Albergues usually have one or two big rooms with several bunk beds each, shared toilets and showers and a shared kitchen. Sometimes more expensive private albergues have normal single beds instead of bunk beds. An albergue is basically is a hostel with dorm beds and shared facilities. Municipal albergues are exclusively for pilgrims to be able to stay there you have to present your Credential (pilgrim’s passport). Private albergues let anybody stay; pilgrims, tourists, students, etc.

Municipal albergues facilities

  • Hot shower
  • Electricity
  • Kitchen (usually)
  • Washing machine (sometimes)
  • Blankets (usually but not always)
  • Wi-fi (usually)

Private albergues facilities

  • Hot shower
  • Electricity
  • Kitchen (usually)
  • Washing machine (usually)
  • Blankets (usually)
  • Wi-fi

If you rather stay in a private room than in a dormitory there are many hotels and guest houses or pensions along the Camino. They’re more expensive but definitely more comfortable. When we walk the Camino we try to mix albergues and hotels and stay once or twice a week in private, It might be not a big issue if you walk for less than a week but when you walk a longer route that takes a month you get pretty tired of staying in dormitories.

My advice is if you’re planning to walk the Camino in peak season from May to September book private accommodation at least a couple of days in advance. In my experience of walking in September, sometimes it was difficult to find a private single room on arrival everything was fully booked.

What to pack for the pilgrimage?

A very important thing to remember is not to pack a lot of stuff if you’re planning to carry your backpack yourself. The lighter it is the easier the walk is. Take only the necessary things that you’re definitely going to need. If you’re planning on using a luggage transfer service you can pack as much as you wish (note that usually your luggage is limited to 20-25kg per person). You can find more details on what to pack for the Camino in our Camino de Santiago packing guide.

[Problem statement]
Answer these questions from the Camino accommodation text:
(a) What must a pilgrim present to stay at a municipal albergue?
(b) Which months does the Camino accommodation text give as peak season?
(c) What is the usual luggage limit per person with a luggage transfer service?

[Data supplied]
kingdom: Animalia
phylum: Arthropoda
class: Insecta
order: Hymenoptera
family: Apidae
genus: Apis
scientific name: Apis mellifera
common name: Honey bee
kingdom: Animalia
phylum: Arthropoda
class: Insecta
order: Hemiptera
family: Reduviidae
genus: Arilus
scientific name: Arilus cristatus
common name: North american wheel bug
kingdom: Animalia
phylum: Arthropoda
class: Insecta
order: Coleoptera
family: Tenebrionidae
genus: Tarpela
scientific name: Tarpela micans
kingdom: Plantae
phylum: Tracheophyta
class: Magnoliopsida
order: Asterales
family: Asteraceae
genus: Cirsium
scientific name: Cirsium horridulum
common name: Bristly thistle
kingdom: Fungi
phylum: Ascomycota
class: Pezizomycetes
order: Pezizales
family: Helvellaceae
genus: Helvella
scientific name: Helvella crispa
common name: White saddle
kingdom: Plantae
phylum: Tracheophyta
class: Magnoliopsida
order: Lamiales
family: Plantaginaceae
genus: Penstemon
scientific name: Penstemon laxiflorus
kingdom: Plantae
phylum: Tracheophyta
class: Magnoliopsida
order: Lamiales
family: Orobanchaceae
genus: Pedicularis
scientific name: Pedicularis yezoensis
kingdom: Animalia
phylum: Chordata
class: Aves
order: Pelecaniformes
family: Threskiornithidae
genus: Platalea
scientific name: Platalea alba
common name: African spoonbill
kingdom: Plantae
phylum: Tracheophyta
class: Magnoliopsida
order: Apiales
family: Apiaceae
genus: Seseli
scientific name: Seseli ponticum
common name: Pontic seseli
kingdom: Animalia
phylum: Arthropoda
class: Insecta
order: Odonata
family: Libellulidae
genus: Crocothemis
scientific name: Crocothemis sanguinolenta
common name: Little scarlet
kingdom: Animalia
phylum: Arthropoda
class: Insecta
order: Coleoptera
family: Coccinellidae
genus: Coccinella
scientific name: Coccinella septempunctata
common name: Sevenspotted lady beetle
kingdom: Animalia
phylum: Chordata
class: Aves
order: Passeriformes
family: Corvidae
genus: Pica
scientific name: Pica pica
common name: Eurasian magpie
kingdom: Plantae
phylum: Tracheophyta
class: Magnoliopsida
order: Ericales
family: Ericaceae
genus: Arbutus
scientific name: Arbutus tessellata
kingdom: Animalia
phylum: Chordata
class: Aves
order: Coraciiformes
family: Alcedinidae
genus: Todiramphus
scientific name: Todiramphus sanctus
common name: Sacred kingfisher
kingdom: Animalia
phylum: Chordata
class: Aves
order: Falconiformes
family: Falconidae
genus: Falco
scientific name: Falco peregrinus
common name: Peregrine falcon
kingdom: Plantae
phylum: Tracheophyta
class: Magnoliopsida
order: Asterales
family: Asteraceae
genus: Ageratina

[Result of this task]
(a) The Credential (pilgrim's passport).
(b) May to September.
(c) 20-25kg per person.